> _PROBLEM DETAILS_:
When the line containing "Реглан жіночий на" is reached, begin reproducing lines exactly and continue through the last line of the records below.

[Items listed in a dataset]
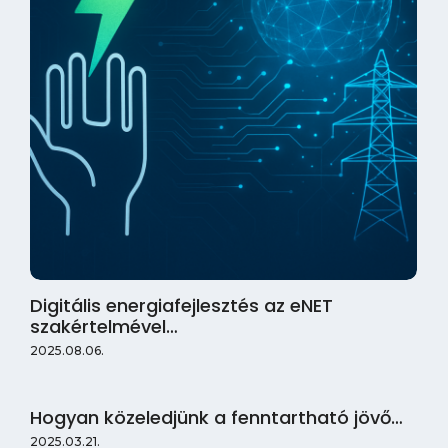
Digitális energiafejlesztés az eNET
szakértelmével…
2025.08.06.
Hogyan közeledjünk a fenntartható jövő…
2025.03.21.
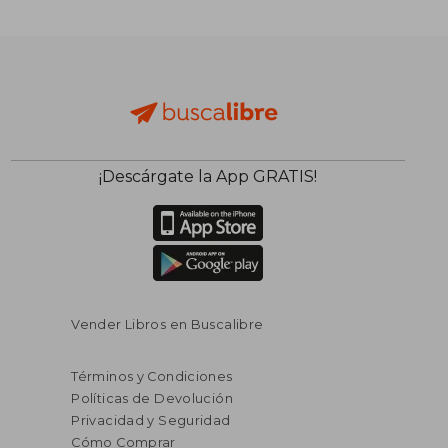
¡Descárgate la App GRATIS!
Vender Libros en Buscalibre
Términos y Condiciones
Políticas de Devolución
Privacidad y Seguridad
Cómo Comprar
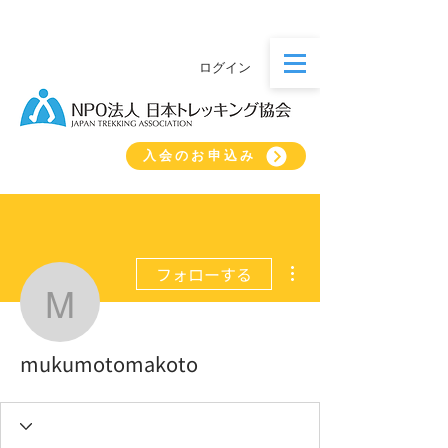
ログイン
入会のお申込み
その他
フォローする
mukumotomakoto
mukumotomakoto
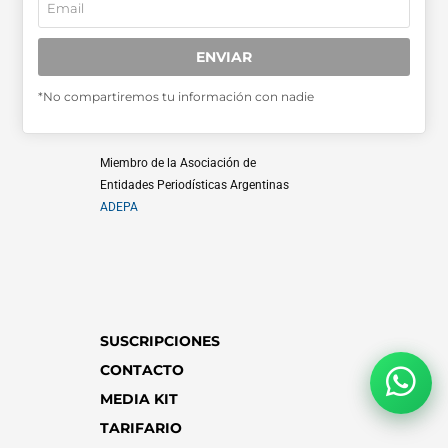
ENVIAR
SABER MÁS >>
*No compartiremos tu información con nadie
OTRAS PUBLICACIONES >>
Miembro de la Asociación de
Entidades Periodísticas Argentinas
ADEPA
SUSCRIPCIONES
CONTACTO
MEDIA KIT
TARIFARIO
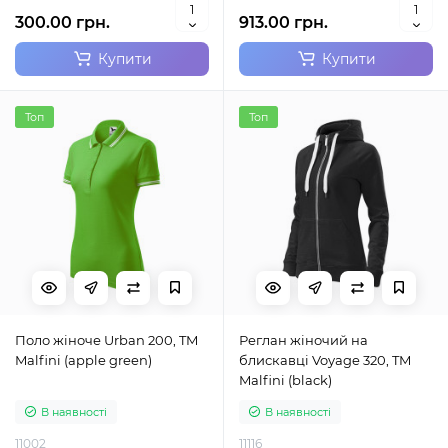
300.00 грн.
913.00 грн.
Купити
Купити
Топ
Топ
Поло жіноче Urban 200, TM
Реглан жіночий на
Malfini (apple green)
блискавці Voyage 320, TM
Malfini (black)
В наявності
В наявності
11002
11116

> _RESULT OF THE TASK_:
Реглан жіночий на
Malfini (apple green)
блискавці Voyage 320, TM
Malfini (black)
В наявності
В наявності
11002
11116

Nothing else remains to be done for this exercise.